After a wind-whipped speedboat ride back to Wells we were chilled to the bone and were directed to the Albatros, a pub, guesthouse, restaurant and café aboard a Dutch North Sea Klipper, run by an eccentric couple. They serve what in my book beats a Hot Toddy hands down as the ultimate winter warmer. Horlicks and Amaretto is liquid blanket and slippers – a mug later we were warmed and rosy-cheeked, ready for another night in the tipi. If wherry brought badger hallucinations, what would this wicked concoction bring?

Need to know

Deepdale Tipis (tel. 01485 210256) charge from £40 per tipi per night for up to two people and from £75 per night for three to six people. Each tipi sleeps up to six people. There is a toilet and shower block on site with underfloor heating, and there are a number of metal BBQs for use on the site.

The Deepdale Information shop is a treasure trove of maps, leaflets on local attractions, pubs and restaurants, local transport information and camping essentials including charcoal, batteries, torches, beach games, drinks and snacks. It also offers internet access.

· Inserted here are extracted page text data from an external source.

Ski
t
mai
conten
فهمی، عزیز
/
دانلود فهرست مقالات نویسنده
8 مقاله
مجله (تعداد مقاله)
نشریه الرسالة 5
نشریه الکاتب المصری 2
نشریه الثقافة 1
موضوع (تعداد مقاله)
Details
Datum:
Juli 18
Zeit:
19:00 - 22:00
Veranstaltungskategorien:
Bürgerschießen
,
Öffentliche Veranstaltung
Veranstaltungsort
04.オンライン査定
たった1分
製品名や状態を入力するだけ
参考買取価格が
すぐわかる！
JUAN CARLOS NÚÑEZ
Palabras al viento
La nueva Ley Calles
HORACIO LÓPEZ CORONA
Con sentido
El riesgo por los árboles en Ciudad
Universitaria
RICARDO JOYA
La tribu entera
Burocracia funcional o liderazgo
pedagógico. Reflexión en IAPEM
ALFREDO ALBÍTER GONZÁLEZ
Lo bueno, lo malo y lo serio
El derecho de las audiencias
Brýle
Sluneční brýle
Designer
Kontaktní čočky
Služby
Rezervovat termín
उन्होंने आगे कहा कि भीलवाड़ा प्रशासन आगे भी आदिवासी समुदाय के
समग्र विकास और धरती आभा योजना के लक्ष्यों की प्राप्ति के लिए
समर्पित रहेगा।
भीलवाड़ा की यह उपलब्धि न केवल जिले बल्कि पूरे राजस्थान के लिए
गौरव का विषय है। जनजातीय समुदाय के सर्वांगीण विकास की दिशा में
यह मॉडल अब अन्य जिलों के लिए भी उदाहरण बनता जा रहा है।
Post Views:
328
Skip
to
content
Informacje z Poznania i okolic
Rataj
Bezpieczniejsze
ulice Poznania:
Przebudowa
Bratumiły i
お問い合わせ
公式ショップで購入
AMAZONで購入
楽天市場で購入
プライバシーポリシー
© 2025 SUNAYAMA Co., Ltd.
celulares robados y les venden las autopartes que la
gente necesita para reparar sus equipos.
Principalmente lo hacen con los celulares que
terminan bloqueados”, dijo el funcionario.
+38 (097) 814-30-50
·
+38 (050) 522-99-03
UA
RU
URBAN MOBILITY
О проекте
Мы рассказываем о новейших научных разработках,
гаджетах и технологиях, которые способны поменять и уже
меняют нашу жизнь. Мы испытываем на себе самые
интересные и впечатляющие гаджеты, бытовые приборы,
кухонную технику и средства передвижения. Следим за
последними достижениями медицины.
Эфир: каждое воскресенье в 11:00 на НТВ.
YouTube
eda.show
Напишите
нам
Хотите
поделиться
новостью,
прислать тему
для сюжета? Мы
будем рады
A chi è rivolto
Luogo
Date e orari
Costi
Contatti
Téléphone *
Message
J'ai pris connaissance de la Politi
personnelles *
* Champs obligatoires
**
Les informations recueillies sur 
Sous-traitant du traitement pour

Those staying in tipis should bring pillows, sleeping bags or duvets, towels and cooking or eating equipment if they intend to self-cater. Faux fur mattresses, foldaway chairs, and the chimnea with wood is provided, plus a rechargeable lantern. Dogs are allowed on the campsite but not in the tipis.

Deepdale Cafe (tel. 01485 211055) on site serves food from 7.30am to 4.30pm (last orders), and is licensed. There is a petrol station and supermarket on site, which sells bread, milk, toiletries and other basic provisions.

Tables at The White Horse (tel. 01485 210262) should be booked ahead as it is popular for lunch and dinner. The pub/restaurant also has 15 bedrooms, with rates from £50 per night.